Prendendo in prestito la dizione liturgica ed efficace coniata da Papa Francesco nel 2014, la polveriera mediorientale è il più recente teatro della “Terza guerra mondiale a pezzi”. Per capire gli interessi in gioco, facciamo un passo indietro
L’opinione pubblica occidentale aveva rimosso la crisi israelo-palestinese dalla sua agenda per via di una politica estera che negli ultimi anni non aveva dato alcun seguito concreto alla inflazionata formula retorica della soluzione dei “due Popoli due Stati”. A un serio processo di pacificazione si è sostituito l’intreccio di iniziative diplomatiche contrapposte, guidate da Stati Uniti da un lato e Cina e Russia dall’altro. L’obiettivo americano in Medio Oriente, come testimoniato dalla fuga dall’Afghanistan del 2021, era costruire un’intesa fra i Paesi arabi e Israele che, a partire dagli Accordi di Abramo del 2019, puntava a instaurare e normalizzare un dialogo fra arabi ed ebrei sulla base dell’opposizione al nemico comune persiano, l’Iran. Il fine ultimo della strategia americana nella regione era appaltare a Israele la gestione del contenimento iraniano e progressivamente disimpegnarsi dall’area dopo 20 anni di sconfitte tattiche.
Questo, al netto dell’ombra nucleare che sarebbe rimasta una costante irrisolta. Il contraltare del progetto americano a trazione cinese è emerso invece con la mediazione riuscita di Pechino per un avvicinamento di segno opposto fra Arabia Saudita e Iran, conclusosi con un accordo il 10 marzo scorso e in linea con le mire di quell’Asse della Resistenza che unisce libanesi, palestinesi, siriani e altri gruppi armati sostenuti dall’Iran ostili a Israele.

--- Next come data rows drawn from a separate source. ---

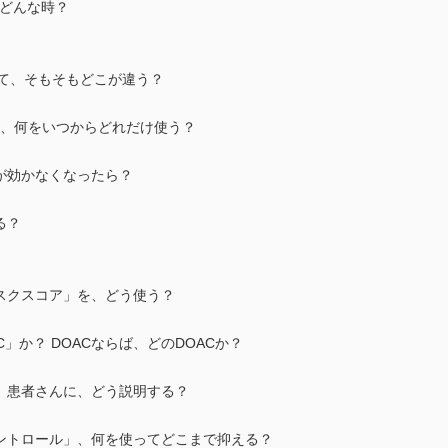
、どんな時？
」って、そもそもどこが違う？
薬」、何をいつからどれだけ使う？
が効かなくなったら？
る？
スクスコア」を、どう使う？
C」か？ DOACならば、どのDOACか？
」患者さんに、どう説明する？
コントロール」、何を使ってどこまで抑える？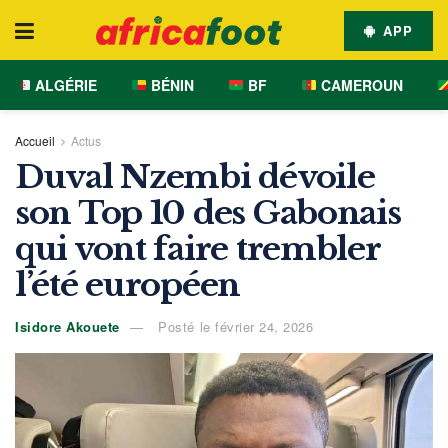
APP
ALGÉRIE
BÉNIN
BF
CAMEROUN
Accueil
Actus
Duval Nzembi dévoile
son Top 10 des Gabonais
qui vont faire trembler
l’été européen
Isidore Akouete
Posté le février 24, 2026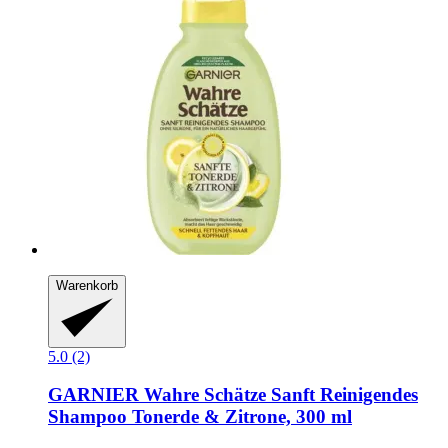
Warenkorb
5.0 (2)
GARNIER
Wahre Schätze Sanft Reinigendes
Shampoo Tonerde & Zitrone, 300 ml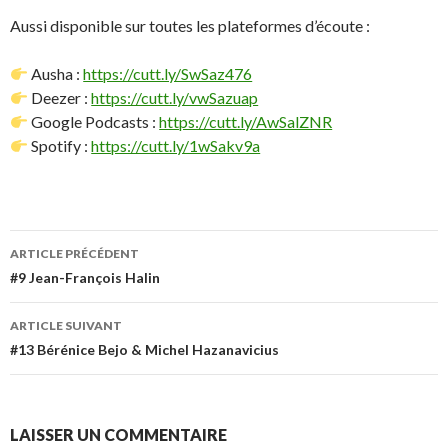
Aussi disponible sur toutes les plateformes d’écoute :
Ausha :
https://cutt.ly/SwSaz476
Deezer :
https://cutt.ly/vwSazuap
Google Podcasts :
https://cutt.ly/AwSalZNR
Spotify :
https://cutt.ly/1wSakv9a
Navigation
ARTICLE PRÉCÉDENT
des
#9 Jean-François Halin
articles
ARTICLE SUIVANT
#13 Bérénice Bejo & Michel Hazanavicius
LAISSER UN COMMENTAIRE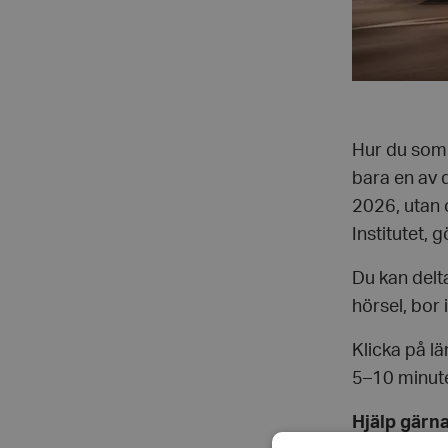
Hur du som 
bara en av 
2026, utan 
Institutet,
Du kan delt
hörsel, bor 
Klicka på l
5–10 minuter
Hjälp gärn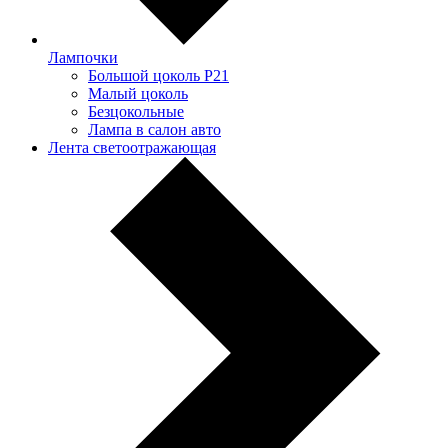
Лампочки
Большой цоколь P21
Малый цоколь
Безцокольные
Лампа в салон авто
Лента светоотражающая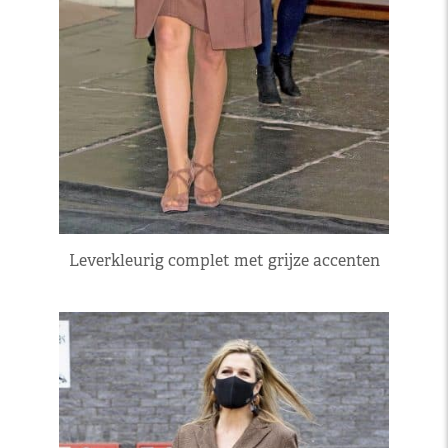
Leverkleurig complet met grijze accenten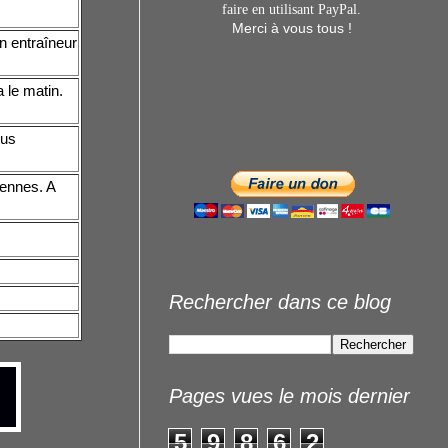
faire en utilisant
PayPal.
Merci à vous tous !
n entraîneur
 le matin.
lus
cennes. A
Rechercher dans ce blog
Pages vues le mois dernier
5
9
8
6
2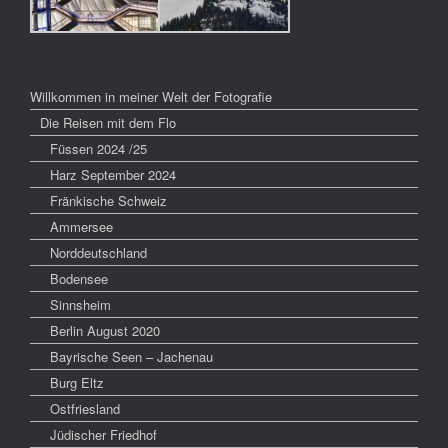
Willkommen in meiner Welt der Fotografie
Die Reisen mit dem Flo
Füssen 2024 /25
Harz September 2024
Fränkische Schweiz
Ammersee
Norddeutschland
Bodensee
Sinnsheim
Berlin August 2020
Bayrische Seen – Jachenau
Burg Eltz
Ostfriesland
Jüdischer Friedhof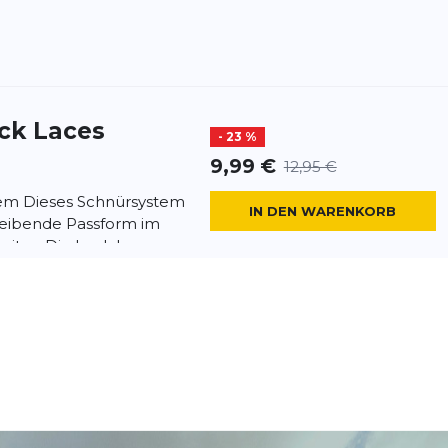
ck Laces
- 23 %
9,99 €
12,95 €
em Dieses Schnürsystem
IN DEN WARENKORB
bleibende Passform im
eiten Die Lock Laces
aces Reflective
- 23 %
9,99 €
12,95 €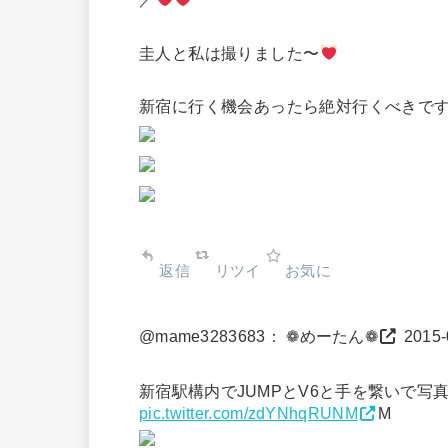
圭人と私は撮りました〜
新宿に行く機会あったら絶対行くべきで
返信
リツイ
お気に
@mame3283683： ❁めーたん❁
2015-
新宿駅構内でJUMPとV6と手を繋いで写
pic.twitter.com/zdYNhqRUNM
M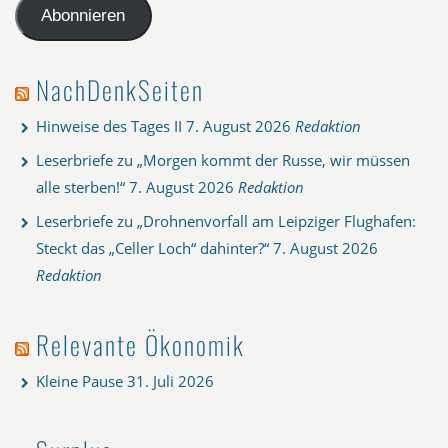
Adresse
Abonnieren
NachDenkSeiten
Hinweise des Tages II
7. August 2026
Redaktion
Leserbriefe zu „Morgen kommt der Russe, wir müssen
alle sterben!“
7. August 2026
Redaktion
Leserbriefe zu „Drohnenvorfall am Leipziger Flughafen:
Steckt das „Celler Loch“ dahinter?“
7. August 2026
Redaktion
Relevante Ökonomik
Kleine Pause
31. Juli 2026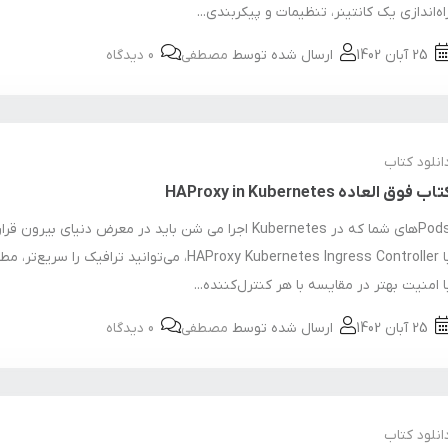
اه‌اندازی یک کانتینر، تنظیمات و پیکربندی...
25 آبان 1402
ارسال شده توسط
مصطفی
0 دیدگاه
انلود کتاب
تاب فوق العاده HAProxy in Kubernetes
Podsهای شما که در Kubernetes اجرا می شن باید در معرض دنیای بیرون 
با HAProxy Kubernetes Ingress Controller، می‌توانید ترافیک را سری
ا امنیت بهتر در مقایسه با هر کنترل‌کننده...
25 آبان 1402
ارسال شده توسط
مصطفی
0 دیدگاه
انلود کتاب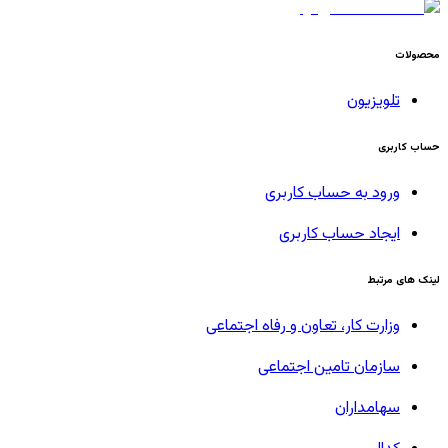
محصولات
تلویزیون
حساب کاربری
ورود به حساب کاربری
ایجاد حساب کاربری
لینک های مرتبط
وزارت کار، تعاون و رفاه اجتماعی
سازمان تامین اجتماعی
سهامداران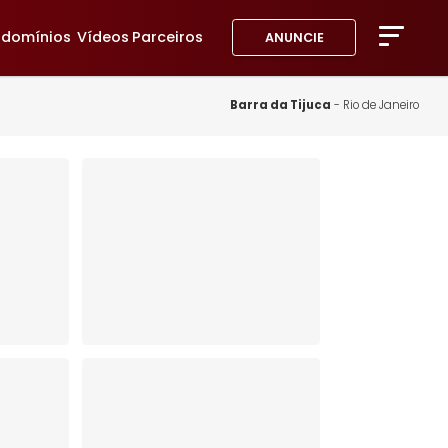
avoritos
Condomínios
Vídeos
Parceiros
ANUNC
A Imob
Blog
Barra da Tij
Fale 
Favor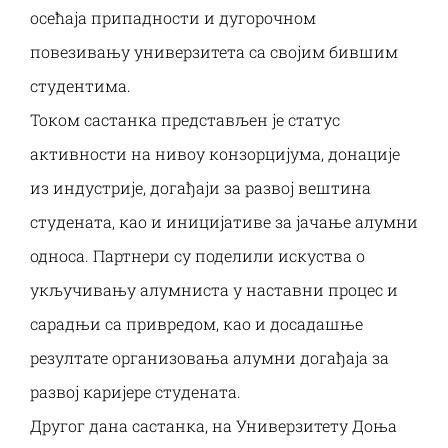
осећаја припадности и дугорочном
повезивању универзитета са својим бившим
студентима.
Током састанка представљен је статус
активности на нивоу конзорцијума, донације
из индустрије, догађаји за развој вештина
студената, као и иницијативе за јачање алумни
односа. Партнери су поделили искуства о
укључивању алумниста у наставни процес и
сарадњи са привредом, као и досадашње
резултате организовања алумни догађаја за
развој каријере студената.
Другог дана састанка, на Универзитету Доња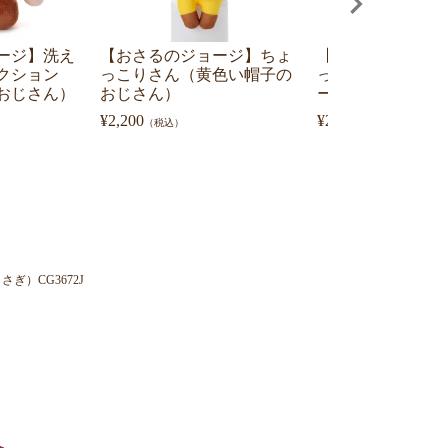
ージ】洗え
【おさるのジョージ】ちょ
【おさるのジョー
クション
っこりさん（黄色い帽子の
っこりさん（おさ
おじさん）
おじさん）
ージ）
¥
2,200
¥
2,200
（税込）
（税込）
）CG3672J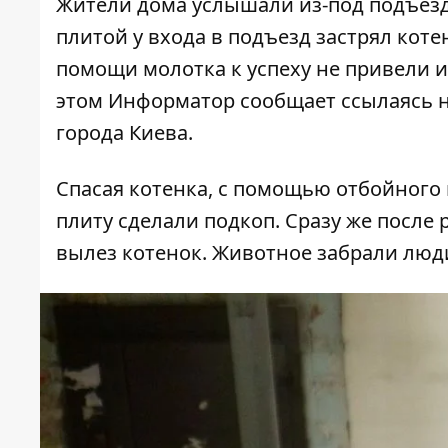
Жители дома услышали из-под подъезд
плитой у входа в подъезд застрял кот
помощи молотка к успеху не привели 
этом
Информатор
сообщает ссылаясь н
города Киева
.
Спасая котенка, с помощью отбойного 
плиту сделали подкоп. Сразу же после
вылез котенок. Животное забрали люд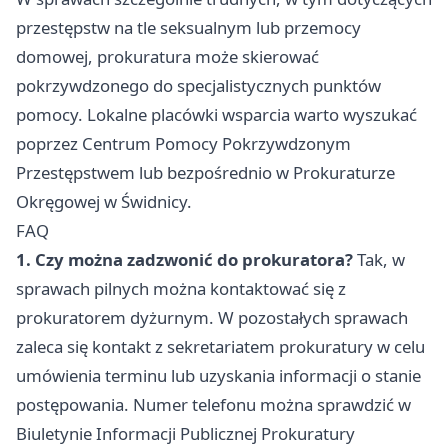
przestępstw na tle seksualnym lub przemocy
domowej, prokuratura może skierować
pokrzywdzonego do specjalistycznych punktów
pomocy. Lokalne placówki wsparcia warto wyszukać
poprzez Centrum Pomocy Pokrzywdzonym
Przestępstwem lub bezpośrednio w Prokuraturze
Okręgowej w Świdnicy.
FAQ
1. Czy można zadzwonić do prokuratora?
Tak, w
sprawach pilnych można kontaktować się z
prokuratorem dyżurnym. W pozostałych sprawach
zaleca się kontakt z sekretariatem prokuratury w celu
umówienia terminu lub uzyskania informacji o stanie
postępowania. Numer telefonu można sprawdzić w
Biuletynie Informacji Publicznej Prokuratury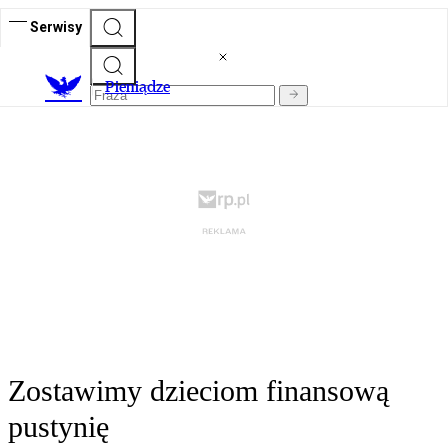
Serwisy
P
ieniądze
Zostawimy dzieciom finansową
pustynię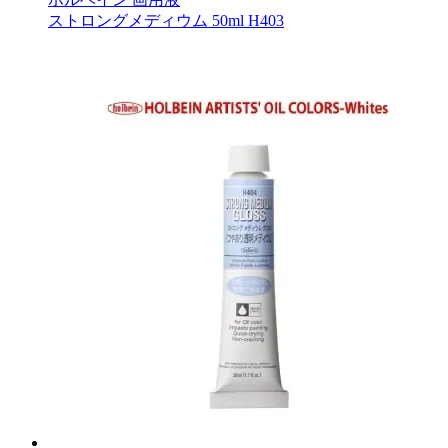
ストロングメディウム 50ml H403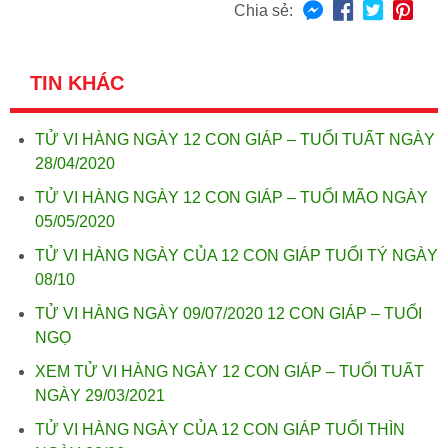
Chia sẻ:
TIN KHÁC
TỬ VI HÀNG NGÀY 12 CON GIÁP – TUỔI TUẤT NGÀY
28/04/2020
TỬ VI HÀNG NGÀY 12 CON GIÁP – TUỔI MÃO NGÀY
05/05/2020
TỬ VI HÀNG NGÀY CỦA 12 CON GIÁP TUỔI TÝ NGÀY
08/10
TỬ VI HÀNG NGÀY 09/07/2020 12 CON GIÁP – TUỔI
NGỌ
XEM TỬ VI HÀNG NGÀY 12 CON GIÁP – TUỔI TUẤT
NGÀY 29/03/2021
TỬ VI HÀNG NGÀY CỦA 12 CON GIÁP TUỔI THÌN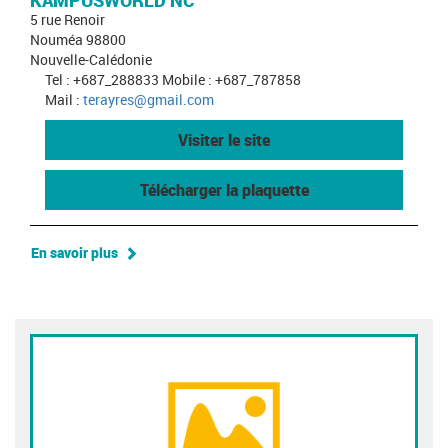
KAMPUSWORLD NC
5 rue Renoir
Nouméa 98800
Nouvelle-Calédonie
Tel : +687_288833 Mobile : +687_787858
Mail :
terayres@gmail.com
Visiter le site
Télécharger la plaquette
En savoir plus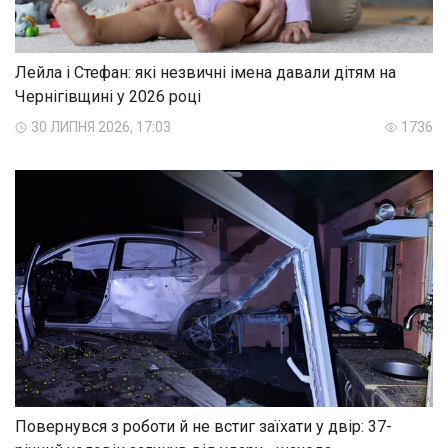
Лейла і Стефан: які незвичні імена давали дітям на
Чернігівщині у 2026 році
30 ЛИПНЯ 2026, 17:03
1736
Повернувся з роботи й не встиг заїхати у двір: 37-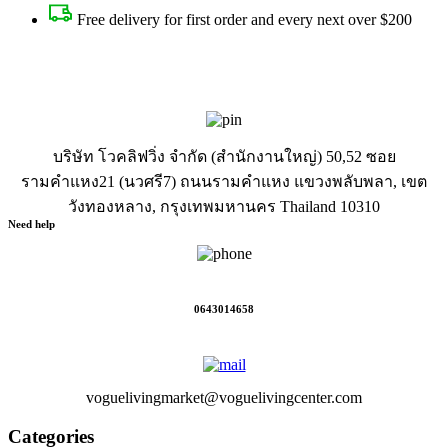
Free delivery for first order and every next over $200
บริษัท โวคลิฟวิ่ง จำกัด (สำนักงานใหญ่) 50,52 ซอย
รามคำแหง21 (นวศรี7) ถนนรามคำแหง แขวงพลับพลา, เขต
วังทองหลาง, กรุงเทพมหานคร Thailand 10310
Need help
0643014658
voguelivingmarket@voguelivingcenter.com
Categories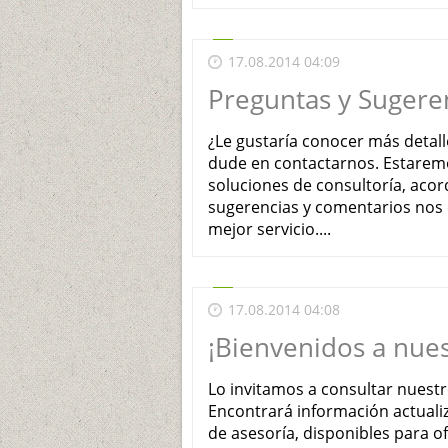
17.08.2014 04:09
Preguntas y Sugere
¿Le gustaría conocer más detall
dude en contactarnos. Estaremo
soluciones de consultoría, acor
sugerencias y comentarios nos 
mejor servicio....
17.08.2014 04:08
¡Bienvenidos a nues
Lo invitamos a consultar nuestr
Encontrará información actualiz
de asesoría, disponibles para o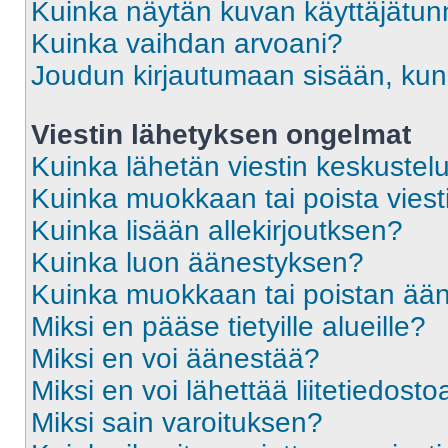
Kuinka näytän kuvan käyttäjätun
Kuinka vaihdan arvoani?
Joudun kirjautumaan sisään, kun 
Viestin lähetyksen ongelmat
Kuinka lähetän viestin keskustel
Kuinka muokkaan tai poista viest
Kuinka lisään allekirjoutksen?
Kuinka luon äänestyksen?
Kuinka muokkaan tai poistan ää
Miksi en pääse tietyille alueille?
Miksi en voi äänestää?
Miksi en voi lähettää liitetiedosto
Miksi sain varoituksen?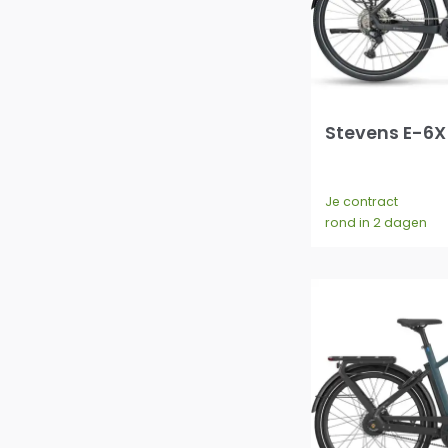
Stevens E-6X
Je contract
rond in 2 dagen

In tutte queste manovre, l’annosa questione palestinese è stata progressivamente accantonata dall’equazione degli equilibri regionali perché, al di là delle dichiarazioni di principio, veniva ritenuta da entrambi i blocchi perdente, non funzionale ai possibili accordi internazionali ed erroneamente non infiammabile.